The output definition goes a long way toward describing what the program is supposed to do. Now you must decide how to accomplish the job. You must order the details that you have so they operate in a time-ordered fashion. You must also decide which decisions your program must make and the actions produced by each of those decisions.

Throughout the rest of this 24-hour tutorial, you’ll learn the final two steps of developing programs. You will gain insight into how programmers write and test a program after developing the output definition and getting the user’s approval on the program’s specifications.

In the past, users would use tools such as flowcharts and pseudocode to develop program logic. A flowchart is shown in Figure 3.3. It is said that a picture is worth a thousand words, and the flowchart provides a pictorial representation of program logic. The flowchart doesn’t include all the program details but represents the general logic flow of the program. If your flowchart is correctly drawn, writing the actual program becomes a matter of rote. After the final program is completed, the flowchart can act as documentation for the program.

Flowcharts are made up of industry-standard symbols. Plastic flowchart symbol outlines, called flowchart templates, are still available at office supply stores to help you draw better-looking flowcharts instead of relying on freehand drawing. There are also some programs that guide you through the creation of a flowchart and enable you to print flowcharts on your printer.

Although some still use flowcharts today, RAD and other development tools have virtually eliminated flowcharts except for depicting isolated parts of a program’s logic for documentation purposes. Even in its heyday in the 1960s and 1970s, flowcharting did not completely catch on. Some companies preferred another method for logic description called pseudocode, sometimes called structured English, which involves writing logic using sentences of text instead of the diagrams used in flowcharting.

Pseudocode doesn’t have any programming language statements in it, but it also is not free-flowing English.
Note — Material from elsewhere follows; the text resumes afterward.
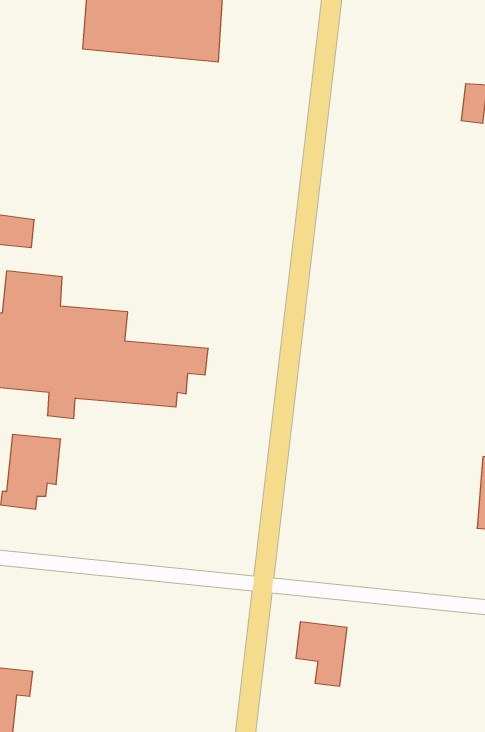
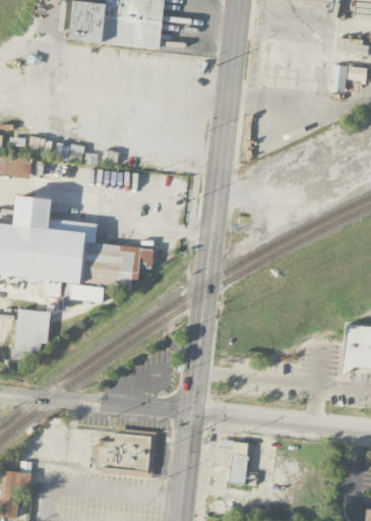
building: none -> [69,284,105,302]
building: none -> [92,432,150,474]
It is a set of rigid English words that allow for the depiction of logic you see so often in flowcharts and programming languages. As with flowcharts, you can write pseudocode for anything, not just computer programs. A lot of instruction manuals use a form of pseudocode to illustrate the steps needed to assemble parts. Pseudocode offers a rigid description of logic that tries to leave little room for ambiguity.

FIGURE 3.3

Figure 3.3 The flowchart depicts the payroll program’s logic graphically.

Here is the logic for the payroll problem in pseudocode form. Notice that you can read the text, yet it is not a programming language. The indention helps keep track of which sentences go together. The pseudocode is readable by anyone, even by people unfamiliar with flowcharting symbols:

For each employee:
  If the employee worked 0 to 40 hours then
    net pay equals hours worked times rate.
  Otherwise,
    if the employee worked between 40 and 50 hours then
    net pay equals 40 times the rate;
    add to that (hours worked -40) times the rate times 1.5.
  Otherwise,
    net pay equals 40 times the rate;
    add to that 10 times the rate times 1.5;
    add to that (hours worked -50) times twice the rate.
  Deduct taxes from the net pay.
Print the paycheck.

Step 3: Writing the Code

The program writing takes the longest to learn. After you learn to program, however, the actual programming process takes less time than the design if your design is accurate and complete. The nature of programming requires that you learn some new skills. The next few hourly lessons will teach you a lot about programming languages and will help train you to become a better coder so that your programs will not only achieve the goals they are supposed to achieve but also will be simple to maintain.